The height of the truss at the center is dictated by the desired slope of the roof and the span of the truss. It can vary from almost flat to a pitch of 6/12 or some other pitch of the roof. This can be influenced by wind loading and snow loading. In areas of high snowfall, the pitch of the roof could be high to prevent snow drifts. If you lower the pitch of the roof in such areas, the truss has to be stronger because of the higher loads. For wind loads, the pitch is desired to be lower so that the lateral wind load is lower.

These are generalizations of these decisions.....there are many variables that can go into the decisions that you are questioning. The client often dictates many of these variables and some are dictated by engineering constraints.
 
Ron, thank you for your answer, it will be very helpful for anyone that look this topic in web. One of your sentences [pre]"In areas of high snowfall, the pitch of the roof could be high to prevent snow drifts. If you lower the pitch of the roof in such areas, the truss has to be stronger because of the higher loads. For wind loads, the pitch is desired to be lower so that the lateral wind load is lower."[/pre]

The real thing that making me uncomfortable is limits of this system. For instance, after 10m spans we have to think a truss system rather than a Beam-Column frame system. Because of a frame system becomes uneconomical and sections of beams become unnecessarily bold. These differences are key for a design

Thank you so much.
 
The majority of the questions you have are based on client requirments for the building more often than not. Do they require a large clear floor area, or can they deal with beams, columns and bracing? How high of a ceiling do they want? What is the outside look they are going for?

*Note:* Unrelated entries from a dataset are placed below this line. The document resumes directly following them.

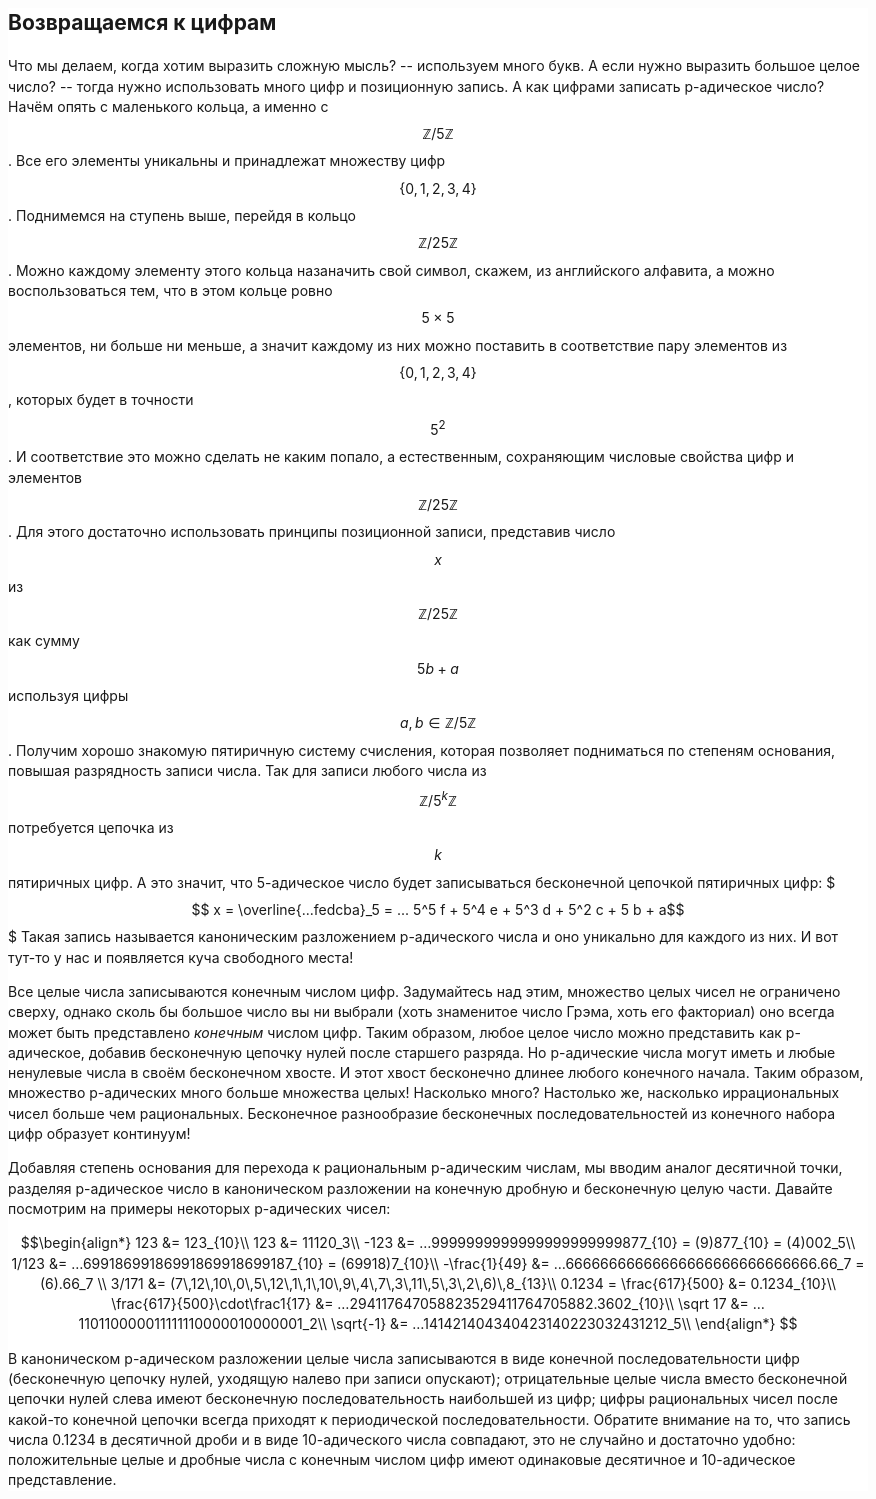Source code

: ## Возвращаемся к цифрам

Что мы делаем, когда хотим выразить сложную мысль? -- используем много букв. А если нужно выразить большое целое число? -- тогда нужно использовать много цифр и позиционную запись. А как цифрами записать p-адическое число? Начём опять с маленького кольца, а именно с $$\mathbb{Z}/5\mathbb{Z}$$. Все его элементы уникальны и принадлежат множеству цифр $$\{0,1,2,3,4\}$$. Поднимемся на ступень выше, перейдя в кольцо $$\mathbb{Z}/25\mathbb{Z}$$. Можно каждому элементу этого кольца назаначить свой символ, скажем, из английского алфавита, а можно воспользоваться тем, что в этом кольце ровно $$5 \times 5$$ элементов, ни больше ни меньше, а значит каждому из них можно поставить в соответствие пару элементов из $$\{0,1,2,3,4\}$$, которых будет в точности $$5^2$$. И соответствие это можно сделать не каким попало, а естественным, сохраняющим числовые свойства цифр и элементов $$\mathbb{Z}/25\mathbb{Z}$$. Для этого достаточно использовать принципы позиционной записи, представив число $$x$$ из $$\mathbb{Z}/25\mathbb{Z}$$ как сумму $$5b + a$$ используя цифры $$a, b \in \mathbb{Z}/5\mathbb{Z}$$. Получим хорошо знакомую пятиричную систему счисления, которая позволяет подниматься по степеням основания, повышая разрядность записи числа. Так для записи любого числа из $$\mathbb{Z}/5^k\mathbb{Z}$$ потребуется цепочка из $$k$$ пятиричных цифр. А это значит, что 5-адическое число будет записываться бесконечной цепочкой пятиричных цифр: 
$$$ x = \overline{...fedcba}_5 = ... 5^5 f + 5^4 e +  5^3 d + 5^2 c +  5 b + a$$$ Такая запись называется каноническим разложением p-адического числа и оно уникально для каждого из них. И вот тут-то у нас и появляется куча свободного места!

Все целые числа записываются конечным числом цифр. Задумайтесь над этим, множество целых чисел не ограничено сверху, однако сколь бы большое число вы ни выбрали (хоть знаменитое число Грэма, хоть его факториал) оно всегда может быть представлено *конечным* числом цифр. Таким образом, любое целое число можно представить как p-адическое, добавив бесконечную цепочку нулей после старшего разряда. Но p-адические числа могут иметь и любые ненулевые числа в своём бесконечном хвосте. И этот хвост бесконечно длинее любого конечного начала. Таким образом, множество p-адических много больше множества целых! Насколько много? Настолько же, насколько иррациональных чисел больше чем рациональных. Бесконечное разнообразие бесконечных последовательностей из конечного набора цифр образует континуум!

Добавляя степень основания для перехода к рациональным p-адическим числам, мы вводим аналог десятичной точки, разделяя p-адическое число в каноническом разложении на конечную дробную и бесконечную целую части. Давайте посмотрим на примеры некоторых p-адических чисел:

$$\begin{align*}
123 &= 123_{10}\\
123 &= 11120_3\\
-123 &= …9999999999999999999999877_{10} = (9)877_{10} = (4)002_5\\
1/123 &= …69918699186991869918699187_{10} = (69918)7_{10}\\
-\frac{1}{49} &= …66666666666666666666666666666.66_7 = (6).66_7 \\
3/171 &= (7\,12\,10\,0\,5\,12\,1\,1\,10\,9\,4\,7\,3\,11\,5\,3\,2\,6)\,8_{13}\\
0.1234 = \frac{617}{500} &= 0.1234_{10}\\
\frac{617}{500}\cdot\frac1{17} &= …294117647058823529411764705882.3602_{10}\\
\sqrt 17 &= …110110000011111110000010000001_2\\
\sqrt{-1} &= …141421404340423140223032431212_5\\
\end{align*}
$$

В каноническом p-адическом разложении целые числа записываются в виде конечной последовательности цифр (бесконечную цепочку нулей, уходящую налево при записи опускают); отрицательные целые числа вместо бесконечной цепочки нулей слева имеют бесконечную последовательность наибольшей из цифр; цифры рациональных чисел после какой-то конечной цепочки всегда приходят к периодической последовательности. Обратите внимание на то, что запись числа 0.1234 в десятичной дроби и в виде 10-адического числа совпадают, это не случайно и достаточно удобно: положительные целые и дробные числа с конечным числом цифр имеют одинаковые десятичное и 10-адическое представление.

After the building takes a basic shape, i.e. floor area, height, roof line, then the sizes of the structure can start to be determined preliminarily (using rough calculations or rules of thumb). This preliminary sizing allows the client to get a feel for the proposed cost and final structure shape, and more often than not a client realizes what they want may exceed what they can afford so this is the stage to make modifications to size, height, acceptability of interior columns etc.